Yani zaman, yine dayanışma zamanı.
Bu ikinci dalga bu hızla büyümeye devam ederse, en azından aşı yaygın olarak yapılmaya başlanıncaya kadar sıkı önlemler bizi bekliyor demektir.
Küçük esnaf daha birinci dalganın zararlarını halledemeden şimdi de 2. dalgayla mücadele etmeye başladı.
Ben derim ki, bu sıkıntılı dönemde elimizden geldiğince küçük esnafımız lehinde pozitif ayrımcılık yapalım.

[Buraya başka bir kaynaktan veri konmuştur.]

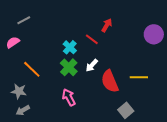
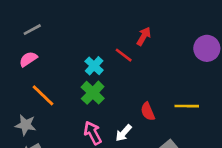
pink semicircle: (13, 42) -> (28, 59), moved
white arrow: (92, 65) -> (124, 133), moved
red semicircle: (110, 81) -> (148, 111), size x0.6

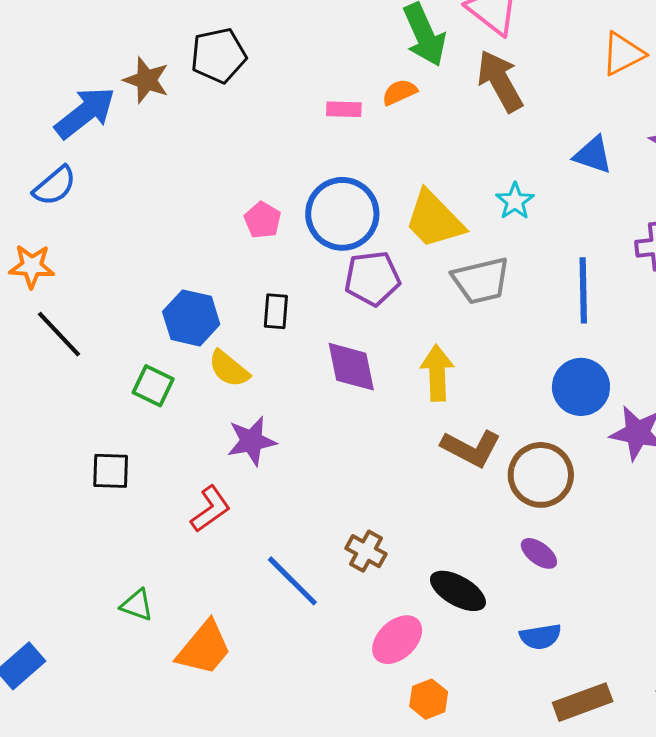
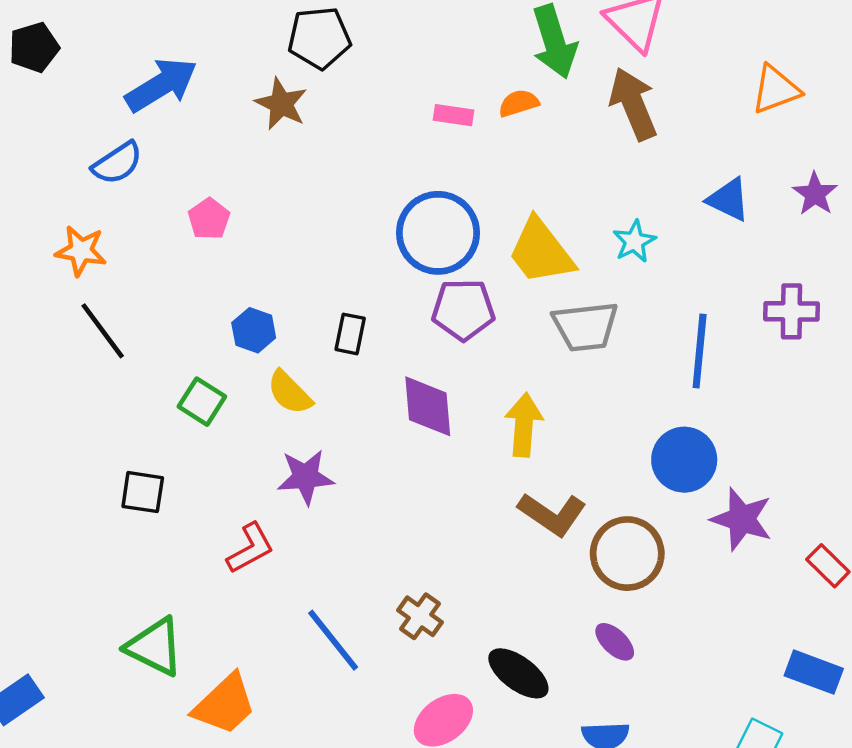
brown star: (146, 80) -> (281, 104), moved
pink pentagon: (263, 220) -> (209, 219), moved
blue hexagon: (191, 318) -> (254, 330), size x0.7
green triangle: (137, 605) -> (155, 647), size x1.6

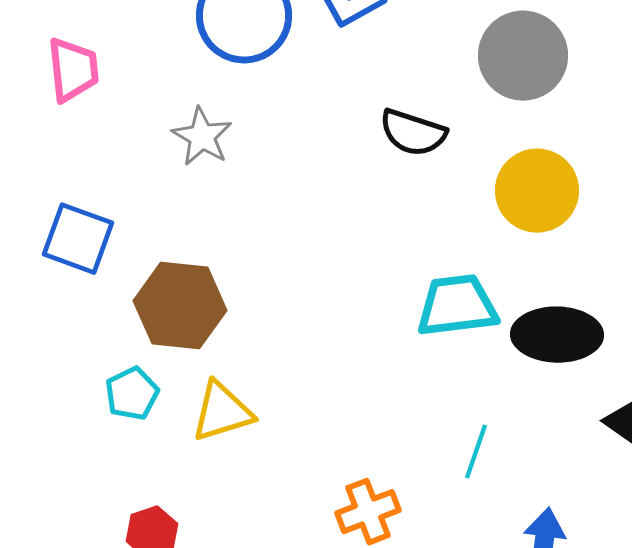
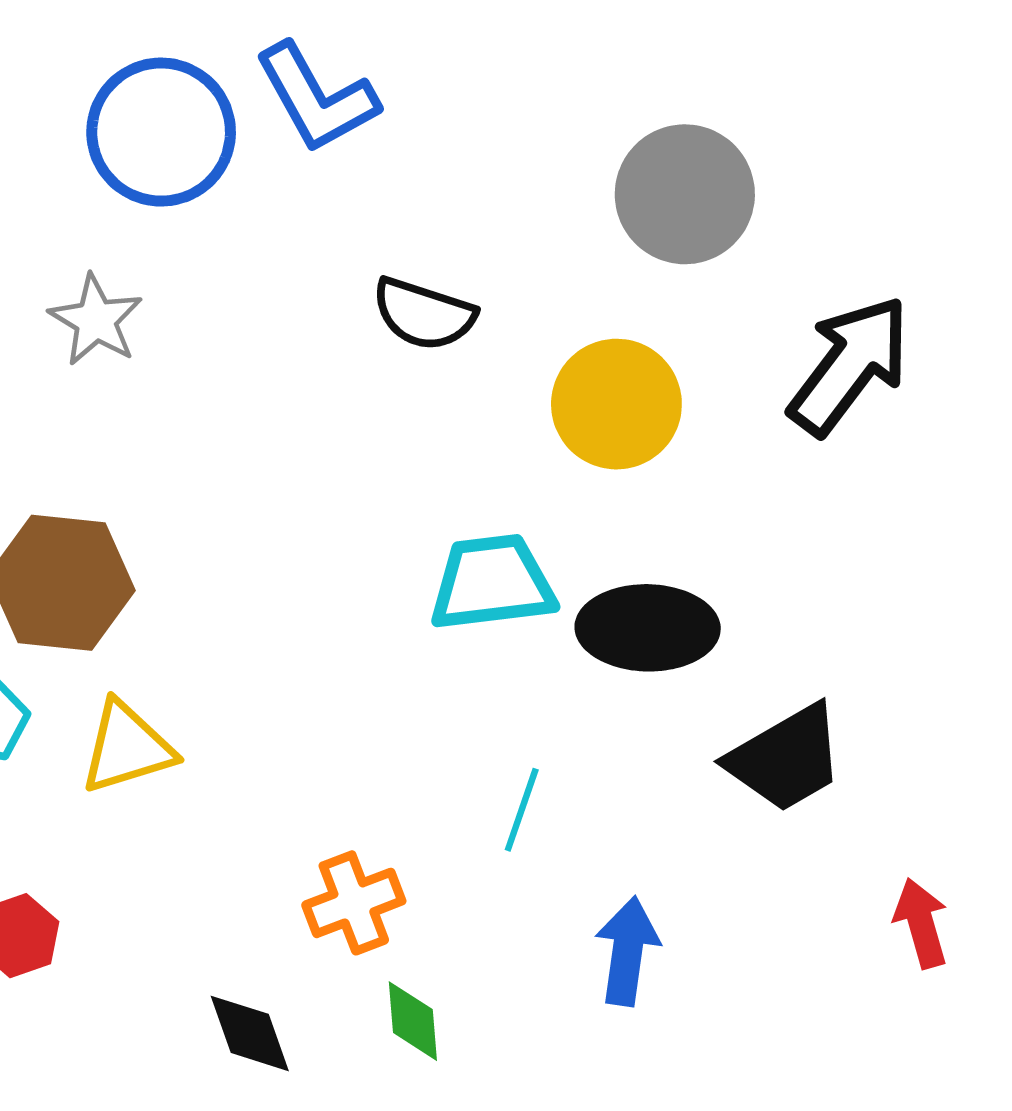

Mesela yemek siparişimizi mahallemizin dürümcüsüne ya da köftecisine verelim, ya da gidelim bir esnaf lokantasından yemeğimizi alalım. Evimizde tamirat yapacaksak, gerekli malzemeyi gidelim semtimizin nalbur dükkânlarından alalım.
Yapılabilecek, aklınıza gelen başka şeyler varsa onları da siz ekleyin.
Bir çare bulamazsak, korkarım bu 2. dalga pek çok küçük esnafımızın bir daha açılmamak üzere kepenk indirmesine sebep olacak.
Hadi dostlar! Zaman, dayanışma zamanı.